** Opening GIVEN DATA block **

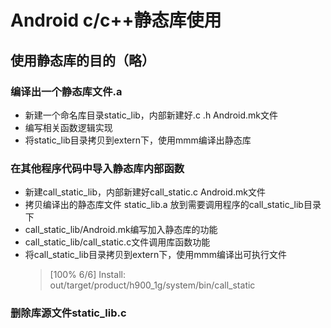 # Android c/c++静态库使用

## 使用静态库的目的（略）

### 编译出一个静态库文件.a

- 新建一个命名库目录static_lib，内部新建好.c .h Android.mk文件
- 编写相关函数逻辑实现
- 将static_lib目录拷贝到extern下，使用mmm编译出静态库

### 在其他程序代码中导入静态库内部函数

- 新建call_static_lib，内部新建好call_static.c Android.mk文件
- 拷贝编译出的静态库文件 static_lib.a 放到需要调用程序的call_static_lib目录下
- call_static_lib/Android.mk编写加入静态库的功能
- call_static_lib/call_static.c文件调用库函数功能
- 将call_static_lib目录拷贝到extern下，使用mmm编译出可执行文件
  >[100% 6/6] Install: out/target/product/h900_1g/system/bin/call_static

### 删除库源文件static_lib.c

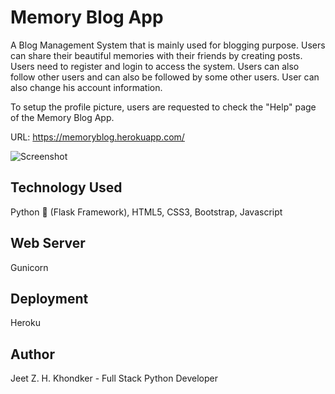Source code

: # Memory Blog App
A Blog Management System that is mainly used for blogging purpose. Users can share their beautiful memories with their friends by creating posts. Users need to register and login to access the system. Users can also follow other users and can also be followed by some other users. User can also change his account information.

To setup the profile picture, users are requested to check the "Help" page of the Memory Blog App.

URL: https://memoryblog.herokuapp.com/

![Screenshot](Screenshot.png)

## Technology Used
Python 🐍 (Flask Framework), HTML5, CSS3, Bootstrap, Javascript

## Web Server
Gunicorn

## Deployment
Heroku

## Author
Jeet Z. H. Khondker - Full Stack Python Developer

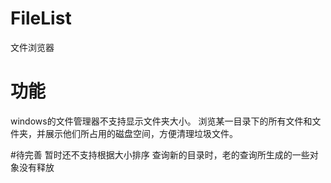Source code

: # FileList
文件浏览器

# 功能
windows的文件管理器不支持显示文件夹大小。
浏览某一目录下的所有文件和文件夹，并展示他们所占用的磁盘空间，方便清理垃圾文件。

#待完善
暂时还不支持根据大小排序
查询新的目录时，老的查询所生成的一些对象没有释放
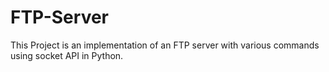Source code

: # FTP-Server
This Project is an implementation of an FTP server with various commands using socket API in Python.
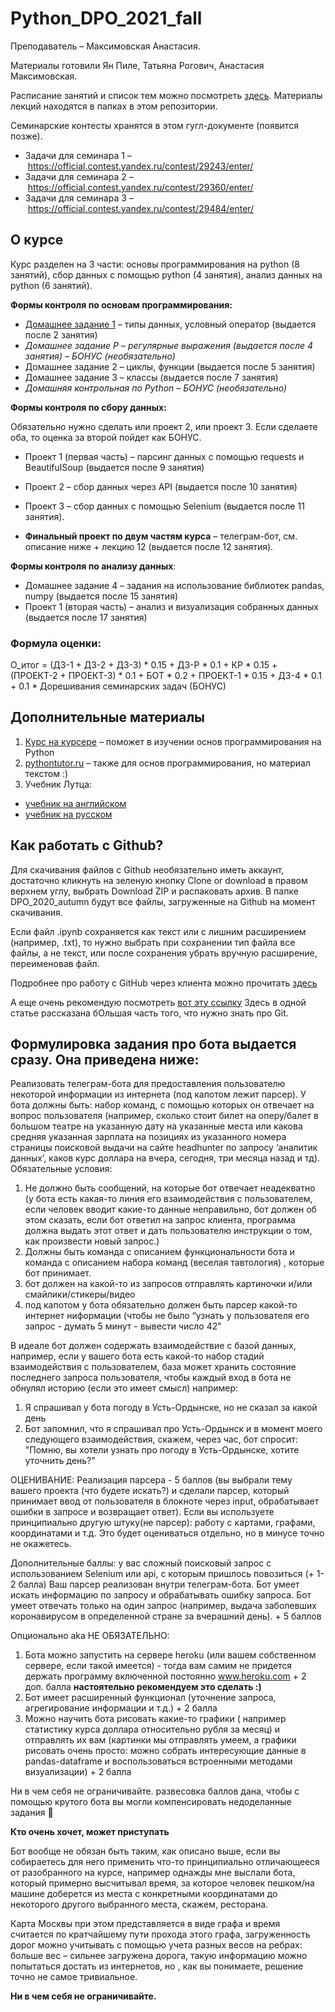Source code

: # Python_DPO_2021_fall

Преподаватель – Максимовская Анастасия.

Материалы готовили Ян Пиле, Татьяна Рогович, Анастасия Максимовская.

Расписание занятий и список тем можно посмотреть [здесь](https://docs.google.com/spreadsheets/d/1OlJgZRiDicDdyn9jiz5yNyce0h13Ir7Np2gqdWwoUxE). Материалы лекций находятся в папках в этом репозитории.

Семинарские контесты хранятся в этом гугл-документе (появится позже).

* Задачи для семинара 1 – https://official.contest.yandex.ru/contest/29243/enter/
* Задачи для семинара 2 – https://official.contest.yandex.ru/contest/29360/enter/
* Задачи для семинара 3 – https://official.contest.yandex.ru/contest/29484/enter/

## О курсе

Курс разделен на 3 части: основы программирования на python (8 занятий), сбор данных с помощью python (4 занятия), анализ данных на python (6 занятий).

**Формы контроля по основам программирования:**
* [Домашнее задание 1](https://official.contest.yandex.ru/contest/29361/enter/) – типы данных, условный оператор (выдается после 2 занятия)
* *Домашнее задание Р – регулярные выражения (выдается после 4 занятия) – БОНУС (необязательно)*
* Домашнее задание 2 – циклы, функции (выдается после 5 занятия)
* Домашнее задание 3 – классы (выдается после 7 занятия)
* *Домашняя контрольная по Python – БОНУС (необязательно)*

**Формы контроля по сбору данных:**

Обязательно нужно сделать или проект 2, или проект 3. Если сделаете оба, то оценка за второй пойдет как БОНУС.

* Проект 1 (первая часть) – парсинг данных с помощью requests и BeautifulSoup (выдается после 9 занятия)
* Проект 2 – сбор данных через API (выдается после 10 занятия)
* Проект 3 – сбор данных с помощью Selenium (выдается после 11 занятия).

* **Финальный проект по двум частям курса** – телеграм-бот, см. описание ниже + лекцию 12 (выдается после 12 занятия).

**Формы контроля по анализу данных**:
* Домашнее задание 4 – задания на использование библиотек pandas, numpy (выдается после 15 занятия)
* Проект 1 (вторая часть) – анализ и визуализация собранных данных (выдается после 17 занятия)

### Формула оценки:

О_итог = (ДЗ-1 + ДЗ-2 + ДЗ-3) * 0.15 + ДЗ-Р * 0.1 + КР * 0.15 + (ПРОЕКТ-2 + ПРОЕКТ-3) * 0.1 + БОТ * 0.2 + ПРОЕКТ-1 * 0.15 + ДЗ-4 *  0.1 + 0.1 * Дорешивания семинарских задач (БОНУС)

## Дополнительные материалы

1. [Курс на курсере](https://www.coursera.org/learn/python-osnovy-programmirovaniya) – поможет в изучении основ программирования на Python
2. [pythontutor.ru](https://pythontutor.ru/) – также для основ программирования, но материал текстом :)
3. Учебник Лутца:
* [учебник на английском](https://vk.com/doc44301783_517813011?hash=702af85baf625360b9&dl=95b74aab4d623be4c6)
* [учебник на русском](https://vk.com/doc44301783_517813053?hash=da4e86b2ebc1ab461d&dl=125d77221c81d99db0)


## Как работать с Github?
Для скачивания файлов с Github необязательно иметь аккаунт, достаточно кликнуть на зеленую кнопку Clone or download в правом верхнем углу, выбрать Download ZIP и распаковать архив. В папке DPO_2020_autumn будут все файлы, загруженные на Github на момент скачивания.

Если файл .ipynb сохраняется как текст или с лишним расширением (например, .txt), то нужно выбрать при сохранении тип файла все файлы, 
а не текст, или после сохранения убрать вручную расширение, переименовав файл.

Подробнее про работу с GitHub через клиента можно прочитать [здесь](https://github.com/pileyan/DPO_Python_2021/blob/main/lect01_git_basic_types/2021_DPO_1_0_git.ipynb)

А еще очень рекомендую посмотреть [вот эту ссылку](https://towardsdatascience.com/getting-started-with-git-and-github-6fcd0f2d4ac6)
Здесь в одной статье рассказана бОльшая часть того, что нужно знать про Git.

## Формулировка задания про бота выдается сразу. Она приведена ниже:

Реализовать телеграм-бота для предоставления пользователю некоторой информации из интернета (под капотом лежит парсер). У бота должны быть: набор команд, с помощью которых он отвечает на вопрос пользователя (например, сколько стоит билет на оперу/балет в большом театре на указанную дату на указанные места или какова средняя указанная зарплата на позициях из указанного номера страницы поисковой выдачи на сайте headhunter по запросу ‘аналитик данных’, каков курс доллара на вчера, сегодня, три месяца назад и тд). Обязательные условия:

1) Не должно быть сообщений, на которые бот отвечает неадекватно (у бота есть какая-то линия его взаимодействия с пользователем, если человек вводит какие-то данные неправильно, бот должен об этом сказать, если бот ответил на запрос клиента, программа должна выдать этот ответ и дать пользователю инструкции о том, как произвести новый запрос.) 
2) Должны быть команда с описанием функциональности бота и команда с описанием набора команд (веселая тавтология) , которые бот принимает.
3) бот должен на какой-то из запросов отправлять картиночки и/или смайлики/стикеры/видео
4) под капотом у бота обязательно должен быть парсер какой-то интернет ниформации (чтобы не было “узнать у пользователя его запрос - думать 5 минут - вывести число 42”

В идеале бот должен содержать взаимодействие с базой данных, например, если у вашего бота есть какой-то набор стадий взаимодействия с пользователем, база может хранить состояние последнего запроса пользователя, чтобы каждый вход в бота не обнулял историю (если это имеет смысл) например:

1) Я спрашивал у бота погоду в Усть-Ордынске, но не сказал за какой день
2) Бот запомнил, что я спрашивал про Усть-Ордынск и в момент моего следующего взаимодействия, скажем, через час, бот спросит: "Помню, вы хотели узнать про погоду в Усть-Ордынске, хотите уточнить день?"

ОЦЕНИВАНИЕ:
Реализация парсера - 5 баллов (вы выбрали тему вашего проекта (что будете искать?) и сделали парсер, который принимает ввод от пользователя в блокноте через input, обрабатывает ошибки в запросе и возвращает ответ).  Если вы используете принципиально другую штуку(не парсер): работу с картами, графами, координатами и т.д. Это будет оцениваться отдельно, но в минусе точно не окажетесь.


Дополнительные баллы: у вас сложный поисковый запрос с использованием Selenium или api, с которым пришлось повозиться (+ 1-2 балла)
Ваш парсер реализован внутри телеграм-бота. Бот умеет искать информацию по запросу и обрабатывать ошибку запроса. Бот умеет отвечать только на один запрос (например, выдача заболевших коронавирусом в определенной стране за вчерашний день). + 5 баллов


Опционально aka НЕ ОБЯЗАТЕЛЬНО:
1) Бота можно запустить на сервере heroku (или вашем собственном сервере, если такой имеется) - тогда вам самим не придется держать программу включенной постоянно www.heroku.com + 2 доп. балла **настоятельно рекомендуем это сделать :)**
2) Бот имеет расширенный функционал (уточнение запроса, агрегирование информации и т.д.) + 2 балла
2) Можно научить бота рисовать какие-то графики ( например статистику курса доллара относительно рубля за месяц) и отправлять их вам (картинки мы отправлять умеем, а графики рисовать очень просто: можно собрать интересующие данные в pandas-dataframe и воспользоваться встроенными методами визуализации) + 2 балла

Ни в чем себя не ограничивайте.
развесовка баллов дана, чтобы с помощью крутого бота вы могли компенсировать недоделанные задания 🙂

**Кто очень хочет, может приступать**

Бот вообще не обязан быть таким, как описано выше, если вы собираетесь для него применить что-то принципиально отличающееся от разобранного на курсе, например однажды мне выслали бота, который примерно высчитывал время, за которое человек пешком/на машине доберется из места с конкретными координатами до некоторого другого выбранного места, скажем, ресторана.

Карта Москвы при этом представляется в виде графа и время считается по кратчайшему пути прохода этого графа, загруженность дорог можно учитывать с помощью учета разных весов на ребрах: больше вес – сильнее загружена дорога, такую информацию можно попытаться достать из интернетов, но , как вы понимаете, решение точно не самое тривиальное.

**Ни в чем себя не ограничивайте.**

** Closing GIVEN DATA block **

» WHAT THE TASK REQUIRES
Transcribe the lines of the listing word for word, beginning at the line that has "Подробнее про работу" and stopping after the line that has "Здесь в одной".

» WRITTEN ANSWER
Подробнее про работу с GitHub через клиента можно прочитать [здесь](https://github.com/pileyan/DPO_Python_2021/blob/main/lect01_git_basic_types/2021_DPO_1_0_git.ipynb)

А еще очень рекомендую посмотреть [вот эту ссылку](https://towardsdatascience.com/getting-started-with-git-and-github-6fcd0f2d4ac6)
Здесь в одной статье рассказана бОльшая часть того, что нужно знать про Git.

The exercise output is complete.